**Instructions to follow:**
Every line of the records below that has the word "camera" should be copied.

**Listed entries:**
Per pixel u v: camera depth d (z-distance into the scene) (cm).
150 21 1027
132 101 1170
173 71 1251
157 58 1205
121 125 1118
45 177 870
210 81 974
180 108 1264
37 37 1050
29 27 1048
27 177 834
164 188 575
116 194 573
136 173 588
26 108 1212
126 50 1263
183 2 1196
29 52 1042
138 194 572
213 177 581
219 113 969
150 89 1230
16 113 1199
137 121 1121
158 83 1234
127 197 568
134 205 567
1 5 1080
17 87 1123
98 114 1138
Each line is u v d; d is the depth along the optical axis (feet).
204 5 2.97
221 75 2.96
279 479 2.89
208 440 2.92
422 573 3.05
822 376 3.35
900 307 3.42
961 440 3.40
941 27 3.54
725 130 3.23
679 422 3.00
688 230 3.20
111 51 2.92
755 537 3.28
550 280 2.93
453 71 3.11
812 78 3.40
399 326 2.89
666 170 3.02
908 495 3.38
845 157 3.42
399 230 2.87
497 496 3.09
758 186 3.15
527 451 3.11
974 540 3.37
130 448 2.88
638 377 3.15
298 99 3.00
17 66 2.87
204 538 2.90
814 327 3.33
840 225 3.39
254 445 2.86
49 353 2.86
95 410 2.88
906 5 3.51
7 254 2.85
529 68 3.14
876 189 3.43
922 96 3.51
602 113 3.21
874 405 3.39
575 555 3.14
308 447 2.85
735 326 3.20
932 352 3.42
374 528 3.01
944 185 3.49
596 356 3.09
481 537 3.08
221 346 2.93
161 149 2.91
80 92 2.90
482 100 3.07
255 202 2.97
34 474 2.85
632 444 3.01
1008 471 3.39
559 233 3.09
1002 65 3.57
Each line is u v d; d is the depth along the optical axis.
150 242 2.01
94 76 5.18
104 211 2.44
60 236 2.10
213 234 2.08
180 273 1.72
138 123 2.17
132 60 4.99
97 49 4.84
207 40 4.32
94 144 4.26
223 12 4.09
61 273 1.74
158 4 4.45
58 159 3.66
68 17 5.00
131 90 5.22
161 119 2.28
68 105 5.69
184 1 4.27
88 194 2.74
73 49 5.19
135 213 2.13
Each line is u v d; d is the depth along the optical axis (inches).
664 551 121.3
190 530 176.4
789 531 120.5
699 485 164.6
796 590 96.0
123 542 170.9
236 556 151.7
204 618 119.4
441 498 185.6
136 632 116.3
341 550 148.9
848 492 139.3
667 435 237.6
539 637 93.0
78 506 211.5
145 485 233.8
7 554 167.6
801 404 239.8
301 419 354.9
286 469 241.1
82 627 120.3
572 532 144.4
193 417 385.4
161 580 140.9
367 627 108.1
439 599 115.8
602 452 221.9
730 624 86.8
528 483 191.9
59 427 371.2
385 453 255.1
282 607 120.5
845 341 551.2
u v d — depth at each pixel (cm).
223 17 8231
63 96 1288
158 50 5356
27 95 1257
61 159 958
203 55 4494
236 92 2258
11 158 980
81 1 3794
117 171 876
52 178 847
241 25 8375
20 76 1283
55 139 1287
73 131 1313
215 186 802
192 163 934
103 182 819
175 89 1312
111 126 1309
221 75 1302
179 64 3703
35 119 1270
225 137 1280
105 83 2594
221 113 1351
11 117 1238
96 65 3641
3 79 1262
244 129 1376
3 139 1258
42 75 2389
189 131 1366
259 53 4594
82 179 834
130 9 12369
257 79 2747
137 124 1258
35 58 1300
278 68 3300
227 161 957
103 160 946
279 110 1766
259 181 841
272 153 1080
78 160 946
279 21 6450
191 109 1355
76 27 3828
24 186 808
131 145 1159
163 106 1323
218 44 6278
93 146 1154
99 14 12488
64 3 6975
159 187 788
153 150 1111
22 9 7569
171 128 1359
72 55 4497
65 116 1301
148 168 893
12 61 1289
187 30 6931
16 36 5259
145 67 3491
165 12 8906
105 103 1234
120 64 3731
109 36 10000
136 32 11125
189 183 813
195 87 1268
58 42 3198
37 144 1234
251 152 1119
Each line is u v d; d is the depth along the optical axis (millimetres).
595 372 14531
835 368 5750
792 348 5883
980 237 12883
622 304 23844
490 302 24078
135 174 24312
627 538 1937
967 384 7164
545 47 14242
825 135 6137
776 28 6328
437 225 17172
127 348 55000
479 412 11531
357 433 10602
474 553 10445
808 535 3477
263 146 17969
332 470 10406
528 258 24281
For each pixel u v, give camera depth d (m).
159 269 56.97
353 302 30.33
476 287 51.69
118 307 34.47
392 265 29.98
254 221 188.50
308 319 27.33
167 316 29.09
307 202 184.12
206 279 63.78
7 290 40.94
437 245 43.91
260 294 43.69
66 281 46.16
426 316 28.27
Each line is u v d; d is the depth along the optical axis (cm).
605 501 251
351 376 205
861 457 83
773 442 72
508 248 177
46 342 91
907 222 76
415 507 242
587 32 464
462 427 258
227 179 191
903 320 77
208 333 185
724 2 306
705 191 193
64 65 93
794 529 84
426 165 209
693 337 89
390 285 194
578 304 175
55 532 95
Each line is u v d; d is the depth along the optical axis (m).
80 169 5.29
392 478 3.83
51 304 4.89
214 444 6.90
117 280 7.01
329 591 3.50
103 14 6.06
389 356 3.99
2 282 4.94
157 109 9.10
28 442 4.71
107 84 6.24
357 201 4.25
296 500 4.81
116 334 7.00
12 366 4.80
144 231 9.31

**Problem solution:**
Per pixel u v: camera depth d (z-distance into the scene) (cm).
For each pixel u v, give camera depth d (m).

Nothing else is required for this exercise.